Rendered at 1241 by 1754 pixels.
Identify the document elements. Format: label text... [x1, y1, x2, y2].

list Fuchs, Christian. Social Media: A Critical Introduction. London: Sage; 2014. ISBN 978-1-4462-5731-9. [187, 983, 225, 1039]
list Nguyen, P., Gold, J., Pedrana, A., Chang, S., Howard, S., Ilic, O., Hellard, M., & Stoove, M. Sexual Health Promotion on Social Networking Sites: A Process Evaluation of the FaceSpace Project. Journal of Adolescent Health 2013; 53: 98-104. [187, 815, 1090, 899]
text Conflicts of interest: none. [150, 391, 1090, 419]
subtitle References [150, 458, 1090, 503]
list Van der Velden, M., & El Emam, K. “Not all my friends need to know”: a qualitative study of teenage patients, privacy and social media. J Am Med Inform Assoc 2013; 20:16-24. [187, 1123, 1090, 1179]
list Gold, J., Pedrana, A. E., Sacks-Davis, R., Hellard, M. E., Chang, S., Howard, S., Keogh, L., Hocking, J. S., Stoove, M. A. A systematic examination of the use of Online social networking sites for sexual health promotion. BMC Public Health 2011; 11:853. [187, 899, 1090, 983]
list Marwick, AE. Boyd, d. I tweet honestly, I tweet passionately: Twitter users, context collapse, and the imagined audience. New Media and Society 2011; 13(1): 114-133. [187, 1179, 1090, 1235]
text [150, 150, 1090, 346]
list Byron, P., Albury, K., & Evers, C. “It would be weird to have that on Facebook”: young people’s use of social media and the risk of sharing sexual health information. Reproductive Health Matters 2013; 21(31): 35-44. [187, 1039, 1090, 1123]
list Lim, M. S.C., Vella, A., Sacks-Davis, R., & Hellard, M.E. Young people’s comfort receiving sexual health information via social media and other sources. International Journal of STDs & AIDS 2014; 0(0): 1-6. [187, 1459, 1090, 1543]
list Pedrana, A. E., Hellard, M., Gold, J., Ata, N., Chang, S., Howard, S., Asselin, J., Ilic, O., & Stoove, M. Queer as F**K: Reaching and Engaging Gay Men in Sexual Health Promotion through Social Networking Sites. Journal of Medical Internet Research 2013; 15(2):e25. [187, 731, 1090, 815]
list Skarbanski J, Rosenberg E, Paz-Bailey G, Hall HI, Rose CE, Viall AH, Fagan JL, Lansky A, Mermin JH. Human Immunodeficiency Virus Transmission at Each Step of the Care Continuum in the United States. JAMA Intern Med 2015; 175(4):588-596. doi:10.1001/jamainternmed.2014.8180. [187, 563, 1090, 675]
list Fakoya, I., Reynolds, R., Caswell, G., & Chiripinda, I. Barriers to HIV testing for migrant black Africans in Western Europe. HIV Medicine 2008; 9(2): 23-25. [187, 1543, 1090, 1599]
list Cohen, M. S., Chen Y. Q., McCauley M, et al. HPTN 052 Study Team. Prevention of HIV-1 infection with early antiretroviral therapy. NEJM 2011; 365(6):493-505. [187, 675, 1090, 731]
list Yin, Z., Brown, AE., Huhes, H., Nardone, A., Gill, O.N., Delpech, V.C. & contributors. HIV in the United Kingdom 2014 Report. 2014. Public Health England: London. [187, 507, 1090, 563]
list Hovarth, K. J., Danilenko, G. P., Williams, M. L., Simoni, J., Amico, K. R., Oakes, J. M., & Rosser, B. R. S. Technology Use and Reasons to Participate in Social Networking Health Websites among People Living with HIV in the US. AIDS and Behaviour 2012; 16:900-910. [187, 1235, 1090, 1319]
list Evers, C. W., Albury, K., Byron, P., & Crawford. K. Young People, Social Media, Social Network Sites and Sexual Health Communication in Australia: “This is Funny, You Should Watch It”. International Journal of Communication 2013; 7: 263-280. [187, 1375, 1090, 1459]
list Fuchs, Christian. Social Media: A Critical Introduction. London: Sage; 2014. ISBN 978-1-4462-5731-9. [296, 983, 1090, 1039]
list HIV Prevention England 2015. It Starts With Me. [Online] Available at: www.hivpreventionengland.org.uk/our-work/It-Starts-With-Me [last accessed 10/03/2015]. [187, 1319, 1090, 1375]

···

**What is required**
Please copy the material above without changing a single word.

**Problem solution**
Rendered at 1241 by 1754 pixels.
Identify the document elements. Format: label text... [x1, y1, x2, y2].

list Fuchs, Christian. Social Media: A Critical Introduction. London: Sage; 2014. ISBN 978-1-4462-5731-9. [187, 983, 225, 1039]
list Nguyen, P., Gold, J., Pedrana, A., Chang, S., Howard, S., Ilic, O., Hellard, M., & Stoove, M. Sexual Health Promotion on Social Networking Sites: A Process Evaluation of the FaceSpace Project. Journal of Adolescent Health 2013; 53: 98-104. [187, 815, 1090, 899]
text Conflicts of interest: none. [150, 391, 1090, 419]
subtitle References [150, 458, 1090, 503]
list Van der Velden, M., & El Emam, K. “Not all my friends need to know”: a qualitative study of teenage patients, privacy and social media. J Am Med Inform Assoc 2013; 20:16-24. [187, 1123, 1090, 1179]
list Gold, J., Pedrana, A. E., Sacks-Davis, R., Hellard, M. E., Chang, S., Howard, S., Keogh, L., Hocking, J. S., Stoove, M. A. A systematic examination of the use of Online social networking sites for sexual health promotion. BMC Public Health 2011; 11:853. [187, 899, 1090, 983]
list Marwick, AE. Boyd, d. I tweet honestly, I tweet passionately: Twitter users, context collapse, and the imagined audience. New Media and Society 2011; 13(1): 114-133. [187, 1179, 1090, 1235]
text [150, 150, 1090, 346]
list Byron, P., Albury, K., & Evers, C. “It would be weird to have that on Facebook”: young people’s use of social media and the risk of sharing sexual health information. Reproductive Health Matters 2013; 21(31): 35-44. [187, 1039, 1090, 1123]
list Lim, M. S.C., Vella, A., Sacks-Davis, R., & Hellard, M.E. Young people’s comfort receiving sexual health information via social media and other sources. International Journal of STDs & AIDS 2014; 0(0): 1-6. [187, 1459, 1090, 1543]
list Pedrana, A. E., Hellard, M., Gold, J., Ata, N., Chang, S., Howard, S., Asselin, J., Ilic, O., & Stoove, M. Queer as F**K: Reaching and Engaging Gay Men in Sexual Health Promotion through Social Networking Sites. Journal of Medical Internet Research 2013; 15(2):e25. [187, 731, 1090, 815]
list Skarbanski J, Rosenberg E, Paz-Bailey G, Hall HI, Rose CE, Viall AH, Fagan JL, Lansky A, Mermin JH. Human Immunodeficiency Virus Transmission at Each Step of the Care Continuum in the United States. JAMA Intern Med 2015; 175(4):588-596. doi:10.1001/jamainternmed.2014.8180. [187, 563, 1090, 675]
list Fakoya, I., Reynolds, R., Caswell, G., & Chiripinda, I. Barriers to HIV testing for migrant black Africans in Western Europe. HIV Medicine 2008; 9(2): 23-25. [187, 1543, 1090, 1599]
list Cohen, M. S., Chen Y. Q., McCauley M, et al. HPTN 052 Study Team. Prevention of HIV-1 infection with early antiretroviral therapy. NEJM 2011; 365(6):493-505. [187, 675, 1090, 731]
list Yin, Z., Brown, AE., Huhes, H., Nardone, A., Gill, O.N., Delpech, V.C. & contributors. HIV in the United Kingdom 2014 Report. 2014. Public Health England: London. [187, 507, 1090, 563]
list Hovarth, K. J., Danilenko, G. P., Williams, M. L., Simoni, J., Amico, K. R., Oakes, J. M., & Rosser, B. R. S. Technology Use and Reasons to Participate in Social Networking Health Websites among People Living with HIV in the US. AIDS and Behaviour 2012; 16:900-910. [187, 1235, 1090, 1319]
list Evers, C. W., Albury, K., Byron, P., & Crawford. K. Young People, Social Media, Social Network Sites and Sexual Health Communication in Australia: “This is Funny, You Should Watch It”. International Journal of Communication 2013; 7: 263-280. [187, 1375, 1090, 1459]
list Fuchs, Christian. Social Media: A Critical Introduction. London: Sage; 2014. ISBN 978-1-4462-5731-9. [296, 983, 1090, 1039]
list HIV Prevention England 2015. It Starts With Me. [Online] Available at: www.hivpreventionengland.org.uk/our-work/It-Starts-With-Me [last accessed 10/03/2015]. [187, 1319, 1090, 1375]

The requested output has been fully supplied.